→ **Data under study**:
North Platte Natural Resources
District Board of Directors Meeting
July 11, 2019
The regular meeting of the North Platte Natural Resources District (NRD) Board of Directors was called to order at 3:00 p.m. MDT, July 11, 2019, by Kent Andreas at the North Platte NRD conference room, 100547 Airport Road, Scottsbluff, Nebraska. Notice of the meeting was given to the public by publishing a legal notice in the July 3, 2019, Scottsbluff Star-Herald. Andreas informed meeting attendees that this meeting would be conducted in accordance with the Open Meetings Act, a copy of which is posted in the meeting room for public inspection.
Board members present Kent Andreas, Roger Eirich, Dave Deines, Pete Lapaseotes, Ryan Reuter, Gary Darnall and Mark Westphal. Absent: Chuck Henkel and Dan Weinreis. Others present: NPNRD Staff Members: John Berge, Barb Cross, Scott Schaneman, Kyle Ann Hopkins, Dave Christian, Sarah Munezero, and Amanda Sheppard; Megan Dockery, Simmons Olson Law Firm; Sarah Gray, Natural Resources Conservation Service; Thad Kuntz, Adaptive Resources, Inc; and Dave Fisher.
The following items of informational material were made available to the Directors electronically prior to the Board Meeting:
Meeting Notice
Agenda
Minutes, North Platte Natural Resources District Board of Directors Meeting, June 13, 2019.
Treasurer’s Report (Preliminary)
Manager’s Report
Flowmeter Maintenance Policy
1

→ **Task to complete**: Please show every line above that includes the word "Report".

→ **Written solution**:
Treasurer’s Report (Preliminary)
Manager’s Report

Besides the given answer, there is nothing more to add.